Que font les officiers africains pour l’Afrique ? Rien justement. Ils sont là pour leur ventre oubliant souvent leur propre famille et alliés. Ce sont toujours et encore des « TIRAILLEURS », des « SOUS-HOMMES » au service du Maître. Pour preuve, après 60ans les Armées en Afrique sont formées et commandées directement ou indirectement par l’Empire colonial. Toutes les opérations des plus petites jusqu’aux transnationales sont sous contrôles effectifs 24heures sur 24 par les généreux Conseillers militaires de l’Empire colonial ! 

Nos troupes sont transportées et ravitaillées par la France et les Etats-Unis en toutes circonstances à l’intérieur du Continent. Les forces et faiblesses de « nos forces armées » sont entre les mains de l’Empire colonial. Récemment encore des pays africains avaient une ligne dans le budget de défense de la France. Est-ce un corps de l’Armée française ou d’une Armée africaine ? 

C’est l’Empire qui nous trace les plans des opérations, nous offre gracieusement nos postes, secteurs ou angles de vue ou de tirs… Oh ! là là ! Comme vous le constatez. Il n’y a aucune limite à la soumission à l’Empire colonial. Les officiers dans les Armées africaines sont des « SOUS TRAITANTS » d’une filiale de l’Armée française. Et les présidents des valets de l’empire. Ainsi, ni les présidents, ni les officiers à leurs ordres n’ont de compte à rendre aux peuples d’Afrique. 

Alors pour qui meurent-ils ? Pour la France évidemment. C’est elle l’Empire colonial désormais épaulé par les Etats-Unis. La France est le pays qui a donné le meilleur exemple de liberté et de souveraineté en refusant le Plan Marshal proposé par les Etats Unis d’Amérique à la France, après la 2ème Guerre mondiale ; mais que fait-elle encore en Afrique 60ans après les « soleils des indépendances » sur le Continent ? 

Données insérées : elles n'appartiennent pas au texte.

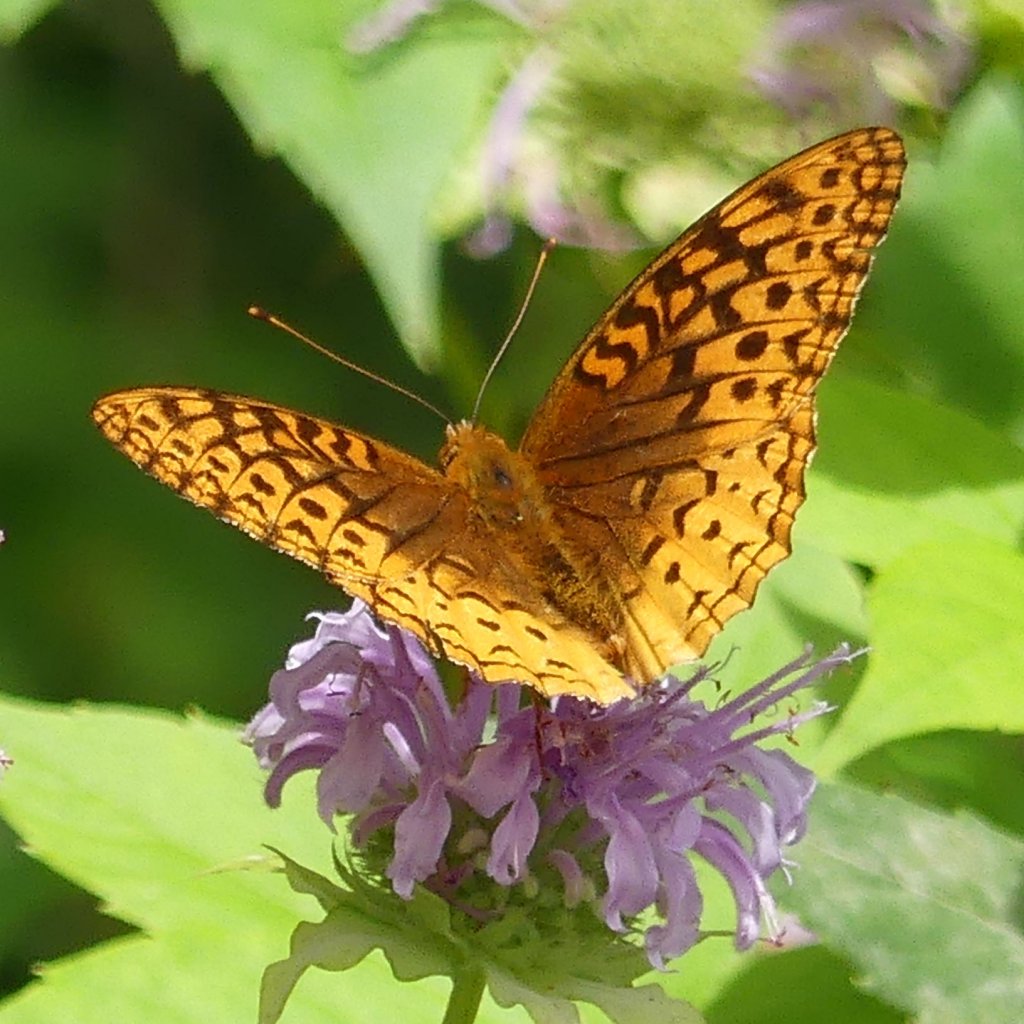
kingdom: Animalia
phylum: Arthropoda
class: Insecta
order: Lepidoptera
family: Nymphalidae
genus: Speyeria
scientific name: Speyeria cybele
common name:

« A quand l’Afrique ? » l’avant dernier livre de son Eminence, le professeur Joseph KI ZERBO a été rejeté dix huit fois par les maisons d’éditions françaises avant d’être publié au Canada ! Les Administrateurs, les Educateurs, les Officiers africains le savent-ils ? L’ont-ils seulement lu ? 

Comme « Allah n’est pas obligé », l’Afrique est-elle obligée d’admettre toutes ces atrocités fomentées par l’Empire colonial sur son sol ? « Ils viennent jusque dans nos bras égorgés nos fils et nos compagnes… » pour ainsi dire et encore reprendre la Marseillaise de la France Libre. 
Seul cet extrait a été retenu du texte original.